Concerns surrounding Chandra’s work first arose in 2000 when he submitted a paper to the BMJ on a vitamin supplement he had patented. Chandra claimed to have found evidence that the supplement improved memory in elderly individuals, but BMJ editors questioned a single author’s ability to perform the extensive psychometric tests described in the manuscript, and statistical reviewers flagged hallmarks of data fabrication in the results. The BMJ rejected the paper; it was published the following year in Nutrition. In 2005, Nutrition retracted the study—after it had accrued more than 80 citations and news coverage in The New York Times. Moreover, while researchers raised concerns about other work by Chandra, none of his other papers were pulled from the literature.

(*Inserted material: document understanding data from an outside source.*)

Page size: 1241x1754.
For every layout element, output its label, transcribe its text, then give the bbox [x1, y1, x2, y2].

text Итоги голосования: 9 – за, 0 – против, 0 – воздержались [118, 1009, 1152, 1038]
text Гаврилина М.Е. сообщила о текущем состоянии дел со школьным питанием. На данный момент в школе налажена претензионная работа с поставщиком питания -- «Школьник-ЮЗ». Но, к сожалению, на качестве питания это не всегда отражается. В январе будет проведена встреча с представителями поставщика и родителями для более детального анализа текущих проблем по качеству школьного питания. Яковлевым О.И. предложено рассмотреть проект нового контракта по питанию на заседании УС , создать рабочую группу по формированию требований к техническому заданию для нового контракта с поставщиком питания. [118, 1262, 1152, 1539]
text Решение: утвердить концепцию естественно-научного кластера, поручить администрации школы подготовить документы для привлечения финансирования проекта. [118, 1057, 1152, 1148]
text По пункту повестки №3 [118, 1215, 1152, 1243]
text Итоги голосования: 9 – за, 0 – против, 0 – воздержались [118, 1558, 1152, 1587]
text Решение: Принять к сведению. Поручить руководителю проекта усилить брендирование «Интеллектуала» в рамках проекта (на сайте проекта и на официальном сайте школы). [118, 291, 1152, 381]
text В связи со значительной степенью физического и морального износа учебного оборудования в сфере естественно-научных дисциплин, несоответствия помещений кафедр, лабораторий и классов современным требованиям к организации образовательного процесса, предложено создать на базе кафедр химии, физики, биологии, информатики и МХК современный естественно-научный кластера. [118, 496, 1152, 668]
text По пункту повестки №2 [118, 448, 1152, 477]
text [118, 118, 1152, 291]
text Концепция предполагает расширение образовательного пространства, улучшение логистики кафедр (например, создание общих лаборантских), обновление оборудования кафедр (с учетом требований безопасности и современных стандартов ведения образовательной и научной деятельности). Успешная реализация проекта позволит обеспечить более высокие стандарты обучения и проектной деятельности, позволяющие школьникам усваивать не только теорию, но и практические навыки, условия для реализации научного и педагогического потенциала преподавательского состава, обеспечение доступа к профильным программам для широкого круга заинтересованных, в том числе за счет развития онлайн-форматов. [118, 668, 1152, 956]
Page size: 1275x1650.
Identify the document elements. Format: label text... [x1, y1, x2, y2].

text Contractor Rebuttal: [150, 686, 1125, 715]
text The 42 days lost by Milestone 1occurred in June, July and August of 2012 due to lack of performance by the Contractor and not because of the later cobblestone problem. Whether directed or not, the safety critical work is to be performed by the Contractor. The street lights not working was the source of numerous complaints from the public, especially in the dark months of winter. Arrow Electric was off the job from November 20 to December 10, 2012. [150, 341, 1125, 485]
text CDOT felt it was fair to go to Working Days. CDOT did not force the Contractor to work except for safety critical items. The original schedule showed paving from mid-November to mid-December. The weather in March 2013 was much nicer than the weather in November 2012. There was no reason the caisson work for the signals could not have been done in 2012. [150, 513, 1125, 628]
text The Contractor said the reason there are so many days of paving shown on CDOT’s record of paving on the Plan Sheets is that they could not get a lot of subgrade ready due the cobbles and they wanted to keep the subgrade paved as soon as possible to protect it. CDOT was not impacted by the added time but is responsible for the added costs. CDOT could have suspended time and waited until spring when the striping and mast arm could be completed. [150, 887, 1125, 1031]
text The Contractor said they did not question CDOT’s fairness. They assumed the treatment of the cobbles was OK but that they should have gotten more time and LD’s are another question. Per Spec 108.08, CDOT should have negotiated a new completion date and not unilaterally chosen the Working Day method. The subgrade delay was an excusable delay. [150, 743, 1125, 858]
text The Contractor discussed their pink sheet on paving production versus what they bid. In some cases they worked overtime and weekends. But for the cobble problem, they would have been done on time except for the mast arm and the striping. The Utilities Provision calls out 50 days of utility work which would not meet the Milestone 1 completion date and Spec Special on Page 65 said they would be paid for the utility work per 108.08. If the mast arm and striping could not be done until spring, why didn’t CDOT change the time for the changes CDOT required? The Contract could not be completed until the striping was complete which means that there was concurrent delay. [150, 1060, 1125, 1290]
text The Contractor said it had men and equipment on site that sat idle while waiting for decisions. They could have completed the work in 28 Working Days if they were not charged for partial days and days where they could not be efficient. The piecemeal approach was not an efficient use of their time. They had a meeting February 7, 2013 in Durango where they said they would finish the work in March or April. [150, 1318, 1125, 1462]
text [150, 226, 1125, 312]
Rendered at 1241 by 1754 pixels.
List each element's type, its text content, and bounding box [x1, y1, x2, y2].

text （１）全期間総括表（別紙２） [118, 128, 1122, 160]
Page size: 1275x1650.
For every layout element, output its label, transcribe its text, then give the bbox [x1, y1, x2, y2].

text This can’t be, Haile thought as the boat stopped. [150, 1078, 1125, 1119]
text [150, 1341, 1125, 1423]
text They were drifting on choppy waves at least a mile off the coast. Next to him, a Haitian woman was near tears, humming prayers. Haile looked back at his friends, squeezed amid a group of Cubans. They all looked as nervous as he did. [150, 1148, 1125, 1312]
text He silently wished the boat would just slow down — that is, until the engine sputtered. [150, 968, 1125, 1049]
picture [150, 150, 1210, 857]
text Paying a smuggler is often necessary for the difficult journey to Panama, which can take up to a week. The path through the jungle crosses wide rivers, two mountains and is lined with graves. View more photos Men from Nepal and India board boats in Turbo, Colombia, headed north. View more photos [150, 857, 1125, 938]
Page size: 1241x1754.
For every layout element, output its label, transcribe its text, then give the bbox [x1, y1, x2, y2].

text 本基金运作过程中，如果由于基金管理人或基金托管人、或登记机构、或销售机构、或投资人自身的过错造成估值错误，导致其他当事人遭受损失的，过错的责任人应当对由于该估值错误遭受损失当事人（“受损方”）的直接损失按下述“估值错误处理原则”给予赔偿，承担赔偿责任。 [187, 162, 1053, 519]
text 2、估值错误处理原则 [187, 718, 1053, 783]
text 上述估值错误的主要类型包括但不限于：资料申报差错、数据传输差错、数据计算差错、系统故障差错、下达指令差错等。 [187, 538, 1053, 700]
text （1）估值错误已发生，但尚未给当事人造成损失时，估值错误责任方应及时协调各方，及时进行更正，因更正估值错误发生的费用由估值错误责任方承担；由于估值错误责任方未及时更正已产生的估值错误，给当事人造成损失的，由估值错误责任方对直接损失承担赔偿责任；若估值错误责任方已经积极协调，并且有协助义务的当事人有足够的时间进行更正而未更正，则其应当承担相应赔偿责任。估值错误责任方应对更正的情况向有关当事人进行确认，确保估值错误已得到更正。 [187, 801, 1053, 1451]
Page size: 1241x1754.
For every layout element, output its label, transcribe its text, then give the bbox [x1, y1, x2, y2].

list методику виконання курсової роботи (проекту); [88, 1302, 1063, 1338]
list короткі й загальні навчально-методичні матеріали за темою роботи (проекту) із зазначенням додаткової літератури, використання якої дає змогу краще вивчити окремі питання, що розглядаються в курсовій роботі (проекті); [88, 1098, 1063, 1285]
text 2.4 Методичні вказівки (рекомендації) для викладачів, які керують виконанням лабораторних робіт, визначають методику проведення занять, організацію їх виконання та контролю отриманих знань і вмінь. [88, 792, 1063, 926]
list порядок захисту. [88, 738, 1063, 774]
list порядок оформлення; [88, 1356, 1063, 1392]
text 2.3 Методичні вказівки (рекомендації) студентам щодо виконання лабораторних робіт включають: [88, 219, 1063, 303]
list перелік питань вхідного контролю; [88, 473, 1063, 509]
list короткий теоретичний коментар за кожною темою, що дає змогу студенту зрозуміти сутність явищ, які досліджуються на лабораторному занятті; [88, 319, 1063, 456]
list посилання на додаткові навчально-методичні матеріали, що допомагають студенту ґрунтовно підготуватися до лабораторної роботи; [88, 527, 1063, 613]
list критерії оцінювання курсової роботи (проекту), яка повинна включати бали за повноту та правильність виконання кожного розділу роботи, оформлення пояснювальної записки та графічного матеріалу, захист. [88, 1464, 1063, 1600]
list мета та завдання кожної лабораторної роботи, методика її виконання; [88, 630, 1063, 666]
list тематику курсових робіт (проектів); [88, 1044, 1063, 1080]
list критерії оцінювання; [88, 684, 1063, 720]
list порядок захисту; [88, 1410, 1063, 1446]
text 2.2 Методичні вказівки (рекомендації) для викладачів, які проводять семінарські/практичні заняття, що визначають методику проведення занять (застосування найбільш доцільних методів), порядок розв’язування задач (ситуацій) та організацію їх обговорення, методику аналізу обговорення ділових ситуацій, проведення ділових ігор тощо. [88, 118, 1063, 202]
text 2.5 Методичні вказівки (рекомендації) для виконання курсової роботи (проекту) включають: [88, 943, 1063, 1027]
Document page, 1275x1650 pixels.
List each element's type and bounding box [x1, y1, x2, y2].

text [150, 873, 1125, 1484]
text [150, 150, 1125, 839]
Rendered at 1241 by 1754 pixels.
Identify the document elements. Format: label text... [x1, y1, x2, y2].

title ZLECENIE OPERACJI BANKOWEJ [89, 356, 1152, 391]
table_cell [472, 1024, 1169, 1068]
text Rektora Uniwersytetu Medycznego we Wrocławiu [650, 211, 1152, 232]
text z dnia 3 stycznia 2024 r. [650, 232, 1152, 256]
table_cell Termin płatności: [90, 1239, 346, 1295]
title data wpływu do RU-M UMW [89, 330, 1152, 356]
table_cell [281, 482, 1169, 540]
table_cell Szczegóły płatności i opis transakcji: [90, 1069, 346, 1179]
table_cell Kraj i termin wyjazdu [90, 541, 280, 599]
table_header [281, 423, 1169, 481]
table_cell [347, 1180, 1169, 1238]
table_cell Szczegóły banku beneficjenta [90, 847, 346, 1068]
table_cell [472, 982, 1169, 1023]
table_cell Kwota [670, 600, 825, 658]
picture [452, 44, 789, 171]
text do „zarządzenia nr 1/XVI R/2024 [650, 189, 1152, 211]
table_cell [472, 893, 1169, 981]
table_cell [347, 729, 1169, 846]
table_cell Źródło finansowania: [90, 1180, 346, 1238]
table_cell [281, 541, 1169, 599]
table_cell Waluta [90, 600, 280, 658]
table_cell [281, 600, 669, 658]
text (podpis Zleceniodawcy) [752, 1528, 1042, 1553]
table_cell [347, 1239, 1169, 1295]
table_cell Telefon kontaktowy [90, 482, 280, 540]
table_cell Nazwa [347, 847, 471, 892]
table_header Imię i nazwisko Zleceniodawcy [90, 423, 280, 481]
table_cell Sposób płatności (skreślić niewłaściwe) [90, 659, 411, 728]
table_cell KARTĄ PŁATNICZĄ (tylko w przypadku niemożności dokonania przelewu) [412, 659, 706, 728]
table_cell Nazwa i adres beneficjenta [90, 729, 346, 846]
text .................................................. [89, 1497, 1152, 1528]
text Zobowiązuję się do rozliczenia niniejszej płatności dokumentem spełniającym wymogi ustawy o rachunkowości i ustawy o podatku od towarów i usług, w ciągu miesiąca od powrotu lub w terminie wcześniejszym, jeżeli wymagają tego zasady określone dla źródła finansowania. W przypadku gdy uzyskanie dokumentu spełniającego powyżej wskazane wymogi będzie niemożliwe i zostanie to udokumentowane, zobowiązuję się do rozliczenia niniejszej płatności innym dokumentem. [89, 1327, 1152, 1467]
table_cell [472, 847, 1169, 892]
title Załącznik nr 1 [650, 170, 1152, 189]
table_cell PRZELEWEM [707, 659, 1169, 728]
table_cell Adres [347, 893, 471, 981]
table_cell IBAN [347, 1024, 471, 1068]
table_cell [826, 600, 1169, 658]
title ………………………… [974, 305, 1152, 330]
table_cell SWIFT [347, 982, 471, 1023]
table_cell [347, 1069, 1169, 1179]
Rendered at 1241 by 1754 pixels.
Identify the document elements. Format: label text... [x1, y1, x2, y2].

“It’s ridiculous,” University of Pennsylvania psychologist Saul Sternberg told The Scientist at the time. The papers are a “permanent piece of the scientific establishment. It’s irresponsible on the part of the journal editors” to let those studies stand, he added. In November 2006, Sternberg published a paper in Nutrition Journal outlining his suspicions regarding Chandra’s data.
According to a news article published last week (July 30) in the BMJ, Chandra “sought to bolster his findings by publishing in Nutrition Research, a journal he founded and edited, a study that claimed similar effects to his own research article in Nutrition. The author of the study was named as Amrit Jain, but this author has never been traced beyond a rented mailbox in Canada.” These details apparently emerged as the CBC defended itself against the libel charges in court. “During my testimony I said that we thought Amrit Jain was actually Dr Chandra,” Burgess told Retraction Watch. “Our lawyers later showed the jury that Amrit Jain was an anagram for ‘I am Ranjit.’”
“Needless to say, we’re happy with the outcome,” Chuck Thompson, head of public affairs at the CBC, said in a statement provided to Retraction Watch. “We have always maintained that our journalism got the story right and the content was true. Clearly, the jury agreed with us.”